Italy's youth will be particularly hard hit in the next three years, with 0.3% decline in the number of people under 25 in work in the South, compared to modest rises in employment in Italy overall (+0.3%), in central Italy (+0.5%), in the northeast (+0.7%) and in the northwest (+0.4%). If these projections come true, southerners will make up 25.5% of the employed labor force by the end of the 2005-2015 decade, down from 27.6% at the start of it, according to OBI.
The gradual concentration of jobs in Italy's four north-eastern regions will affect internal migration as well as the flow of people from Eastern Europe, Africa, and the Mediterranean, OBI experts said.
''The data confirms the need for an overall transformation of European and Mediterranean economic, social and political systems,'' OBI Director General Antonio Corvino said. ''We must admit that the economic, social and political thinking of the past few decades has been flattened by conformism. It has lost its potential for critical analysis''.
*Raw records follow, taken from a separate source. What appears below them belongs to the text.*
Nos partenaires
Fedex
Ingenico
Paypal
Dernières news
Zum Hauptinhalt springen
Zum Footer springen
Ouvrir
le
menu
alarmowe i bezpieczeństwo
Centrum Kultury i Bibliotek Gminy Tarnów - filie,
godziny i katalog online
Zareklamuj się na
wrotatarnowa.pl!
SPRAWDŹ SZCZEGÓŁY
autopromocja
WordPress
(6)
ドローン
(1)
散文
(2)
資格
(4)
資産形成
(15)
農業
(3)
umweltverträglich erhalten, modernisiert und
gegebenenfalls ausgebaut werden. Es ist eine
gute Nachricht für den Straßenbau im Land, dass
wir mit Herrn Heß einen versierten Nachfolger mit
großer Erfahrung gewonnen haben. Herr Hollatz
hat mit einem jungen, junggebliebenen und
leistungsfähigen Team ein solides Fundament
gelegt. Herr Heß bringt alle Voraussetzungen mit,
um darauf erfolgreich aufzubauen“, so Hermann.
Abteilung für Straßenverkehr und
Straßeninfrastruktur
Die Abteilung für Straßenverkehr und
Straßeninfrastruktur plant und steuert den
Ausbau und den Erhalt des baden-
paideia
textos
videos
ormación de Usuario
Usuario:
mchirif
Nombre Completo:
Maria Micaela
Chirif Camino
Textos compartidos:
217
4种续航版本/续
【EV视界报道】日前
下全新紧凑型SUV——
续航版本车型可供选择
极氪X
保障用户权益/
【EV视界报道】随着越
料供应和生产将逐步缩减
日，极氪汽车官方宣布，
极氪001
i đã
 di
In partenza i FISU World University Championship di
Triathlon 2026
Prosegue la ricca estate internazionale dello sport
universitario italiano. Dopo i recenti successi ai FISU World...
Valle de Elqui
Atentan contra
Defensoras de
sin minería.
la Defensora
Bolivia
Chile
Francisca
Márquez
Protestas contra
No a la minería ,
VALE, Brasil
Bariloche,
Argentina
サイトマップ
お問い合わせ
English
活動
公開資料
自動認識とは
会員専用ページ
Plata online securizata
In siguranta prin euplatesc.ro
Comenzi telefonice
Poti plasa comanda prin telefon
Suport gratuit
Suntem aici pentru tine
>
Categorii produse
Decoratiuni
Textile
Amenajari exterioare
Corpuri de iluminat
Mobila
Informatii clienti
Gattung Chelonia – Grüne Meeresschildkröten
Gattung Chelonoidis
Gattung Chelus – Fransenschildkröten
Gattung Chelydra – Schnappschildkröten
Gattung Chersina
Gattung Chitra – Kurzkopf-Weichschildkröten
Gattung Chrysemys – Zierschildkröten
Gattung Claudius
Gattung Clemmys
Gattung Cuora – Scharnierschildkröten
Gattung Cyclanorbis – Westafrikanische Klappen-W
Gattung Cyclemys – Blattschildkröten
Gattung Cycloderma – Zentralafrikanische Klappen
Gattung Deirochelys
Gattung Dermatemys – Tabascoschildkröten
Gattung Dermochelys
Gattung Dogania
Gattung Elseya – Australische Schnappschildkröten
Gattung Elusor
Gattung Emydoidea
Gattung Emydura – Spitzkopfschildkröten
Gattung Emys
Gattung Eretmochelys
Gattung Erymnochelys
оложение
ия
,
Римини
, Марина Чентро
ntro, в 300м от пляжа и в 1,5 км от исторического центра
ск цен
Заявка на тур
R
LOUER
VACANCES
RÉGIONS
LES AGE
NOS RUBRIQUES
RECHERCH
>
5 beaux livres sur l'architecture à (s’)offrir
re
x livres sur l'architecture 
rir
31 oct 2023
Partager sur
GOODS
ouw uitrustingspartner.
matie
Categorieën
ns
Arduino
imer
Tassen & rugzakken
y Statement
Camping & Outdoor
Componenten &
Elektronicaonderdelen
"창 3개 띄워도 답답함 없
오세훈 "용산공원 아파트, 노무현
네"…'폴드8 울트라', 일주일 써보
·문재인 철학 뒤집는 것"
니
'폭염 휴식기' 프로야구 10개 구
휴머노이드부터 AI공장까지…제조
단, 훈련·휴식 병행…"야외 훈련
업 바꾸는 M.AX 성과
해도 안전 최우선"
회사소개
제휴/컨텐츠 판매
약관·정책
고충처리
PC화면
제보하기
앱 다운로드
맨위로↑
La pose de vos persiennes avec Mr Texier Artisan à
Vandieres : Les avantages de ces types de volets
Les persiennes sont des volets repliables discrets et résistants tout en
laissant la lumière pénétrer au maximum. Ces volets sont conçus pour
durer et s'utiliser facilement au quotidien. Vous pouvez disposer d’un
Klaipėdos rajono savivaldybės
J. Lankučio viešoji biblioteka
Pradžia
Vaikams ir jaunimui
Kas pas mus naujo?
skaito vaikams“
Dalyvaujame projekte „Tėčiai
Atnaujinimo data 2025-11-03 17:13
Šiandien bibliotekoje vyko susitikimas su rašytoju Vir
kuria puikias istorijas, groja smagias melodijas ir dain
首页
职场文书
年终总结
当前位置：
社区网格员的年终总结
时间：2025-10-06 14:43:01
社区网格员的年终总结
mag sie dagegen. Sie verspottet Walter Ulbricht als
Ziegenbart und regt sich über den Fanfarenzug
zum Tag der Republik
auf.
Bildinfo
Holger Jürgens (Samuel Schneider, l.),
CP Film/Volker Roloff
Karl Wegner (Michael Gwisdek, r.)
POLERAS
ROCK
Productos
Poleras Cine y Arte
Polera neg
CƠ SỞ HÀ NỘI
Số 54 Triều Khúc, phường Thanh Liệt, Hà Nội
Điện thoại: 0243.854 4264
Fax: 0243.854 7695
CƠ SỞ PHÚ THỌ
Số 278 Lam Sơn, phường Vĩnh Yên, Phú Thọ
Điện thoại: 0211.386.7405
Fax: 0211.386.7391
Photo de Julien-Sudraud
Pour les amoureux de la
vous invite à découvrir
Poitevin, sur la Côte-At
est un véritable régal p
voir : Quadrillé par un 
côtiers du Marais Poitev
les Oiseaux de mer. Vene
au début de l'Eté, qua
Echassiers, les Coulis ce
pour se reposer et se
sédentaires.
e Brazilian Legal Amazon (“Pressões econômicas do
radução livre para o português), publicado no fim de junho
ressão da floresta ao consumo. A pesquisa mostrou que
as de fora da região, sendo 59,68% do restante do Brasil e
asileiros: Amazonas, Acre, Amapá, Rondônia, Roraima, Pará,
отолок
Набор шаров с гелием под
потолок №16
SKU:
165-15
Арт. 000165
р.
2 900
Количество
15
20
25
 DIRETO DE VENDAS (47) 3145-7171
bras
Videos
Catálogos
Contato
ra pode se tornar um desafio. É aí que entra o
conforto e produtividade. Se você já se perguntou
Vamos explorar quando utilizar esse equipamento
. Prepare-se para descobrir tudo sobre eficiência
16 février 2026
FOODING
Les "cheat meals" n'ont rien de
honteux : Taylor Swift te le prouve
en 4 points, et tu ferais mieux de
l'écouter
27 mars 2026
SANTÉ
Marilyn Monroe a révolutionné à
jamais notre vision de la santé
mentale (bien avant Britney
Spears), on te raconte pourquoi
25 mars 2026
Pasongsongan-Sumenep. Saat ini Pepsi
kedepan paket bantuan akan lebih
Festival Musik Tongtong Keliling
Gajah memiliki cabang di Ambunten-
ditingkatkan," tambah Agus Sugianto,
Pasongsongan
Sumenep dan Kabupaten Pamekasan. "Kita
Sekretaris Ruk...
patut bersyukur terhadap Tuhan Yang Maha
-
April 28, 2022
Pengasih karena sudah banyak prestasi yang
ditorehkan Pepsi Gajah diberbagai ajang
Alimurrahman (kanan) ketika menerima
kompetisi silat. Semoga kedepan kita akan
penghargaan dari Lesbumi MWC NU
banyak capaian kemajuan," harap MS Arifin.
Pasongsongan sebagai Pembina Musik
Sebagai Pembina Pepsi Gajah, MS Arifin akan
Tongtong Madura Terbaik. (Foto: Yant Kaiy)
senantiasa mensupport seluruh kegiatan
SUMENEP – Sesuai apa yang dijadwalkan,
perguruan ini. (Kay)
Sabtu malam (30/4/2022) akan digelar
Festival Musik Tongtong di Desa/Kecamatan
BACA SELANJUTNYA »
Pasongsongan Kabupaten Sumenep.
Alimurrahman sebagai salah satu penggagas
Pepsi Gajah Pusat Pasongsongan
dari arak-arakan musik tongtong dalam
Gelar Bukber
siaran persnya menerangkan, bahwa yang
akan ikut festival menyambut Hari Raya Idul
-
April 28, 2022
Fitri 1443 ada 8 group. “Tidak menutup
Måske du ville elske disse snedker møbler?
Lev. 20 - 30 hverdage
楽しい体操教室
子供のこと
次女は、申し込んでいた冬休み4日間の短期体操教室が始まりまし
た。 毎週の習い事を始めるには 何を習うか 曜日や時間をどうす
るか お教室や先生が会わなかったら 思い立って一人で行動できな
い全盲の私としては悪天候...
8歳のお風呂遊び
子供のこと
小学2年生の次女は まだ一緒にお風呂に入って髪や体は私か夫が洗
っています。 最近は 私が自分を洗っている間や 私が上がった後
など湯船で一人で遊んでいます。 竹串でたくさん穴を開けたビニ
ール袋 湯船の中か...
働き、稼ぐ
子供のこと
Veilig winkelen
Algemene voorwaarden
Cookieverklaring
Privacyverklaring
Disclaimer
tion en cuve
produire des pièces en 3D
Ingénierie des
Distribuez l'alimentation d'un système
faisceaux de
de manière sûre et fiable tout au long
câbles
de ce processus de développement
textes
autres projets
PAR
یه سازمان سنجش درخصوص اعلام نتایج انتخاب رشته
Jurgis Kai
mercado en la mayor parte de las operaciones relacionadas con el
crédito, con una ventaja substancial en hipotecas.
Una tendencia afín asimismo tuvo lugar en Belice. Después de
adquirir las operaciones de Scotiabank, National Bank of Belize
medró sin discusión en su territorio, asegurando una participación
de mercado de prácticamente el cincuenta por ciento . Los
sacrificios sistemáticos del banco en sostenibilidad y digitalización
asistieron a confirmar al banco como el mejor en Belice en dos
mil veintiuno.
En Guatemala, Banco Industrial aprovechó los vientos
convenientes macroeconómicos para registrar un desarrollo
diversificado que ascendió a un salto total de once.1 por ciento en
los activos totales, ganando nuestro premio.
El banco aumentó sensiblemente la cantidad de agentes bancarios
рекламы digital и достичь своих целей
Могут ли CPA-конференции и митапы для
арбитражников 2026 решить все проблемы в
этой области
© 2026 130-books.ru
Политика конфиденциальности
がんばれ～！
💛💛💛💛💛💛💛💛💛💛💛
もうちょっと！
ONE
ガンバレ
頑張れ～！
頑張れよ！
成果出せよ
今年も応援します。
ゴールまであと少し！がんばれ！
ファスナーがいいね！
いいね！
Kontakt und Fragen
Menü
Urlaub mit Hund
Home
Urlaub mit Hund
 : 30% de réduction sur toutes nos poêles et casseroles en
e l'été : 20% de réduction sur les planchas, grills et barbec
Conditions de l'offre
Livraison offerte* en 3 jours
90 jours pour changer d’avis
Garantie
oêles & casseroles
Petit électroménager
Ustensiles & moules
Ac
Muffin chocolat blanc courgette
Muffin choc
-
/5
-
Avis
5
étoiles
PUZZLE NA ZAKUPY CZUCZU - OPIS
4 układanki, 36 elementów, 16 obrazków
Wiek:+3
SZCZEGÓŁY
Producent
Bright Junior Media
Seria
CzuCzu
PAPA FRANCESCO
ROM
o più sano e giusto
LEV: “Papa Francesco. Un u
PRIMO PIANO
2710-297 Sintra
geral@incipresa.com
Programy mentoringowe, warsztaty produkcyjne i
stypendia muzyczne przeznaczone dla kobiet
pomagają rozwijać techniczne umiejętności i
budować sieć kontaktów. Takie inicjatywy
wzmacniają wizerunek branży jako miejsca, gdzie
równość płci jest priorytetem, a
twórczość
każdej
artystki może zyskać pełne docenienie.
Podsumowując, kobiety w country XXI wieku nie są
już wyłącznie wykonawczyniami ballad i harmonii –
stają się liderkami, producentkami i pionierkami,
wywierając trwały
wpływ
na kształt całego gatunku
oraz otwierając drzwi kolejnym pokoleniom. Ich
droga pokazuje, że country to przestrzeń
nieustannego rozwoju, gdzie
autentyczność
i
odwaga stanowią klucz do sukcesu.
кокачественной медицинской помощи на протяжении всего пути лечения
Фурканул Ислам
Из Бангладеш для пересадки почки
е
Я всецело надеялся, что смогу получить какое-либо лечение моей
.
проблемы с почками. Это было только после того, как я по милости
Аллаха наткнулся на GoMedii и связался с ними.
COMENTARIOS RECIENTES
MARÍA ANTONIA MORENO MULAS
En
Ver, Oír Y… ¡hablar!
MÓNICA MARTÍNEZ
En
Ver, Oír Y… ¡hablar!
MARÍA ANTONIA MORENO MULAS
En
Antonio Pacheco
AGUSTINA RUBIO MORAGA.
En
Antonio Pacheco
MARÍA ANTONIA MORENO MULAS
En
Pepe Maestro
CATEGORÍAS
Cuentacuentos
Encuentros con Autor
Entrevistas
This change of worldview, Corvino said, is essential to avoid ''the deterioration of civil society, the dangerous drift towards criminality, the risk of clashes between Mediterranean cultures, and the sacrifice of entire generations of young people''.
Corvino called on Sorrento Meeting participants, on society at large, and on youth to take up the intellectual challenge posed by the current situation, by emulating the likes of Federico Caffe', John Kenneth Galbraith and Albert Camus. In particular, he invited young people to ''overcome the 'single thought' critique of neoliberalism in order to face the new social and economic challenges''.
Ebati and El Khayat called for gender equality and the defense of women's rights as fundamental conditions for overcoming the current crisis, especially in the many countries, from East to West, where the road to freedom and an even playing field for both men and women is still a long one. (ANSAMed).